# SOURCE:
Related Provision:

Sec 244, Cr.P.C.- 

244. Evidence for prosecution.

(1) When, in any warrant- case instituted otherwise than on a police report, the accused appears or is brought before a Magistrate, the Magistrate shall proceed to hear the prosecution and take all such evidence as may be produced in support of the prosecution.
(2) The Magistrate may, on the application of the prosecution, issue a summons to any of its witnesses directing him to attend or to produce any document or other thing.
Sec 246(2), Cr.P.C.- 

The evidence of any remaining witnesses for the prosecution shall next be taken, and after cross-examinationm and re-examination (if any), they shall also be discharged.


In Sec. 244(1), the expression used is ‘the Magistrate shall proceed to hear the prosecution and take all such evidence as may be produced in support of the prosecution’..

Similarly, the sub-section (6) of Sec 246, Cr.P.C. reads “The evidence of any remaining witnesses for the prosecution shall next be taken, and after cross-examinationm and re-examination (if any), they shall also be discharged.

The expression used as, `the evidence of any remaining witnesses for the prosecution shall next be taken,’. Therefore, the Magistrate has discretion, before he closes the trial, to summon the witnesses if it advances the  cause of justice. The discretion which has been conferred on the Magistrate under Section 244(2) and Section 246(6), Cr.P.C. should be used in appropriate cases for reasons to be recorded. The discretion should not be used fancifully and for a mala fide purpose to harass the accused. It is quite possible that sometimes when the complainant fails to substantiate the allegation, he may resort to dilatory tactics and thereby harass the accused by giving supplementary list to prolong the continuance of the case. This should be checked but in case it is found that in fact the application for summoning the additional witnesses is made for bona fide purpose and to substantiate the allegations made in the complaint, then the Magistrate may exercise such power in appropriate case.


Madras High Court, in S.Vivekanantham v. R. Viswanathan & Ors.2, observed as follows:

“Section 244 is wide enough to give power to a Court to accept a supplemental or additional list of witnesses given by a complainant and to issue summons to them and record their evidence. Nowhere the section lays down that the complainant will not be entitled to file a supplemental list of witnesses nor the Court empowered to entertain such a list and examine one or more of the witnesses cited therein. Though Section 204(2) of the new Code prescribes that no summons or warrant shall be issued against the accused under sub-section (1) until a list of the prosecution witnesses has been filed, that cannot be taken to mean that a complainant is irretrievably chained to the first list of witnesses filed by him and he cannot seek the permission of the court to examine additional witnesses even where circumstances or interests of justice warrant such examination. To hold otherwise would actually lead to grave injustice and hardships to complainants.”

# GOALS:
1. List each section number of the Cr.P.C. that the passage on prosecution evidence cites, giving the section numbers alone without any sub-section.
2. Set down the passage on prosecution evidence word for word from "In Sec. 244(1), the" up to and including "of the prosecution’..".
Rely only on the passage on prosecution evidence.

# Stored dataset items:
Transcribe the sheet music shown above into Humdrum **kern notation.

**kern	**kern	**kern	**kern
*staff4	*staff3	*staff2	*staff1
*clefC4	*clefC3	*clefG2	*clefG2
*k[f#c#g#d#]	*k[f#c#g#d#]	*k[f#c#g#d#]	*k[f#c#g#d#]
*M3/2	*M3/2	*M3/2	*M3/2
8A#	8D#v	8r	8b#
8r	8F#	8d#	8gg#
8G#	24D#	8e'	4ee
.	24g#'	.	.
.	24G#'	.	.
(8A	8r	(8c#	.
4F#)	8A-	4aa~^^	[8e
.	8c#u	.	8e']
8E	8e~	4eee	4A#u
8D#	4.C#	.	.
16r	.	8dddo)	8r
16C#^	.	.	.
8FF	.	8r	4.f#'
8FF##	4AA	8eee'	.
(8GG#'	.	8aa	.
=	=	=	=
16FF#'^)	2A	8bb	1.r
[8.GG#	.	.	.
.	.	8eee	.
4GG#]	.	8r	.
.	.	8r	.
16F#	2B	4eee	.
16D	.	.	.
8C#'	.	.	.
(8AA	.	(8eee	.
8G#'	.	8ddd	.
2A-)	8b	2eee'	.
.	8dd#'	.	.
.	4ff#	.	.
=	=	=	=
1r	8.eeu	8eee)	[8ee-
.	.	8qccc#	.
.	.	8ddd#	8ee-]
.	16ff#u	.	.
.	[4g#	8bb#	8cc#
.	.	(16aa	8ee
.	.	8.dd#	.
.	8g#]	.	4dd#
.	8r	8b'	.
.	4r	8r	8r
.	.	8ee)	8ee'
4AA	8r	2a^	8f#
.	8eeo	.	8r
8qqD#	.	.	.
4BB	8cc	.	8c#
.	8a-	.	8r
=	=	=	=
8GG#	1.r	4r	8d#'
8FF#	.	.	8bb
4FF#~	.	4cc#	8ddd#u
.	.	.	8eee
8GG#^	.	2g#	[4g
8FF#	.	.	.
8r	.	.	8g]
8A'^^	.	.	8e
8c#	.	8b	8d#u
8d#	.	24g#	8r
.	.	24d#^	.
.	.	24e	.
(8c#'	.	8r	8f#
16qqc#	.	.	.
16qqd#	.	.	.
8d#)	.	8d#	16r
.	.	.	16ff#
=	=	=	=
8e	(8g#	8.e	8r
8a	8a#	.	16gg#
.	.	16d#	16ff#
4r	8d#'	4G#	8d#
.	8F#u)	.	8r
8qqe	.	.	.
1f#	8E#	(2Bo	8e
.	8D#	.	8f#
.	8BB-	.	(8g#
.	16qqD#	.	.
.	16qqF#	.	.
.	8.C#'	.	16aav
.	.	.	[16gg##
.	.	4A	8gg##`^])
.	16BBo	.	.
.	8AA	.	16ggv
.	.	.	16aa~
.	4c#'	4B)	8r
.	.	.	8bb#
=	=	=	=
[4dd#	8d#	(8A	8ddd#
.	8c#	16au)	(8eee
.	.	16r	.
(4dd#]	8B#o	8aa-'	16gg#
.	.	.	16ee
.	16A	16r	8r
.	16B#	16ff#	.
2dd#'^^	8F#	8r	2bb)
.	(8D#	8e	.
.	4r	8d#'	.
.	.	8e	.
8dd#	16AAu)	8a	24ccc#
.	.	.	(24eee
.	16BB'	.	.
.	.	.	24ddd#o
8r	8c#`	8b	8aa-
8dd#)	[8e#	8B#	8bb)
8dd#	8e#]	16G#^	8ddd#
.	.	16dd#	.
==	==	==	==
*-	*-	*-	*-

# RESPONSES FOR EACH TASK:
1. 204, 244, 246

2.
In Sec. 244(1), the expression used is ‘the Magistrate shall proceed to hear the prosecution and take all such evidence as may be produced in support of the prosecution’..